Ähnlich hat sich bereits letzte Woche der Regierende Bürgermeister Momper geäußert. Auf Anfrage erklärte er, es sei immer die Linie des Senats gewesen, daß die Vereinigung Berlins zeitgleich mit der nationalen vonstatten gehen müsse. Obwohl die Sozialdemokraten immer wieder beklagen, daß der Vereinigungsprozeß viel zu schnell vorangetrieben werde, legen sie nun selber ein schnelleres Tempo vor und wollen sich bereits im Spätsommer mit den Ostberliner Parteigenossen vereinigen. Hintergrund für die schnellere Gangart ist die Befürchtung, daß sich in der Übergangszeit in Ost-Berlin zu viele SED-Funktionäre in der kommunalen Verwaltung festsetzen.

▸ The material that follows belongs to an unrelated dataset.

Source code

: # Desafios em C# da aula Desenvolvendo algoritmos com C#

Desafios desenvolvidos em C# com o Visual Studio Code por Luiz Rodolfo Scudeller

Mit dieser flotten Gangart bleibt die SPD kaum hinter der CDU zurück, die sich ebenfalls kurz nach der Sommerpause mit den Kollegen aus dem Ostteil der Stadt vereinigen will. Nach dem Vorschlag Kohls forderte sein Sprachrohr in West-Berlin, der Oppositionschef Diepgen, auch prompt gesamtberliner Wahlen für den gleichen Tag. Bereits vor den Volkskammerwahlen in der DDR hatte Diepgen unermüdlich für den 6. Mai Gesamtberliner Wahlen verlangt, ohne daß klar war, was für eine Art von Gremium dann gewählt werden sollte.
Nach einem klärenden Gespräch mit Staffelt, in dem SPD und CDU-Fraktion im Abgeordnetenhaus ihre Deutschland -politischen Zielsetzungen einander annäherten, wurde diese Forderung in der Öffentlichkeit nicht mehr vertreten. Selbst die AL hält einen gesamtdeutschen Wahltermin am 2. Dezember nicht mehr für unwahrscheinlich. Auf ihrer letzten Mitgliederversammlung am vergangenen Freitag kündigte sie an, für diesen Fall nicht Mitglied der Bundes-Grünen zu werden, sondern als eigenständige Gruppierung neben den Grünen die Neuorganisation der Links-Alternativen diskutieren zu wollen.